Abstract: The Value Iteration Network (VIN) is an end-to-end differentiable neural network architecture for planning. It exhibits strong generalization to unseen domains by incorporating a differentiable planning module that operates on a latent Markov Decision Process (MDP). However, VINs struggle to scale to long-term and large-scale planning tasks, such as navigating a $100\times 100$ maze---a task that typically requires thousands of planning steps to solve. We observe that this deficiency is due to two issues: the representation capacity of the latent MDP and the planning module's depth. We address these by augmenting the latent MDP with a dynamic transition kernel, dramatically improving its representational capacity, and, to mitigate the vanishing gradient problem, introduce an "adaptive highway loss" that constructs skip connections to improve gradient flow.
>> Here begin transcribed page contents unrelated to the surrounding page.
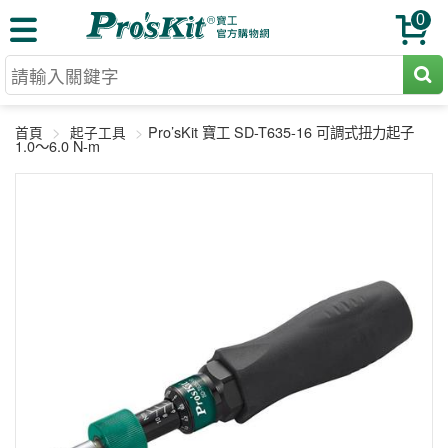
0
切割工具
Pro’sKit 寶工 SD-T635-16 可調式扭力起子
首頁
起子工具
壓著鉗
1.0～6.0 N-m
收納工具
網路壓著鉗
工具組
電焊烙鐵
扳手工具
周邊配件
光纖系列
起子工具
烙鐵頭
三用電錶
A+B 組合
手鉗工具
通訊儀器
初階款8+
報價諮詢
放大工具
環境儀錶
中階款12＋
訂單查詢
舊換新方案
精密鑷子
各式鉤錶
高階挑戰款
售後服務
新品上市
綜合工具
驗電筆
課程教材
聯絡客服
工具組合
電動工具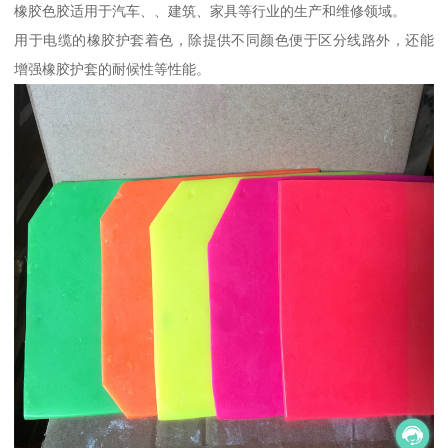
橡胶色胶适用于汽车、、建筑、家具等行业的生产和维修领域。
用于电缆的橡胶护套着色，除提供不同颜色便于区分线路外，还能
增强橡胶护套的耐候性等性能。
We evaluate our method on 2D/3D maze navigation environments, continuous control, and the real-world Lunar rover navigation task. We find that our new method, named Dynamic Transition VIN (DT-VIN), scales to 5000 layers and solves challenging versions of the above tasks. Altogether, we believe that DT-VIN represents a concrete step forward in performing long-term large-scale planning in complex environments.

Lay Summary:

Planning is an essential skill for intelligent agents, enabling them to figure out how to reach goals in complex environments. A popular method, called Value Iteration Networks (VINs), allows artificial agents to plan by mimicking how humans and robots think ahead. However, VINs fail when the environment becomes large or the task requires many steps to complete. In this work, we propose an improved version of VIN, called Dynamic Transition VIN (DT-VIN). It introduces two key ideas: (1) a more flexible internal model that better captures the structure of the environment, and (2) a special training technique that helps extremely deep networks learn efficiently. These changes allow our model to plan across 5,000 steps—far more than previous methods. We test DT-VIN in a range of tasks, from simple maze navigation to controlling robots and planning routes for lunar rovers. Across all these tasks, DT-VIN consistently outperforms existing methods, showing that it is better at solving long, complicated planning problems. Our work brings AI one step closer to handling real-world challenges that involve complex, long-term decision-making.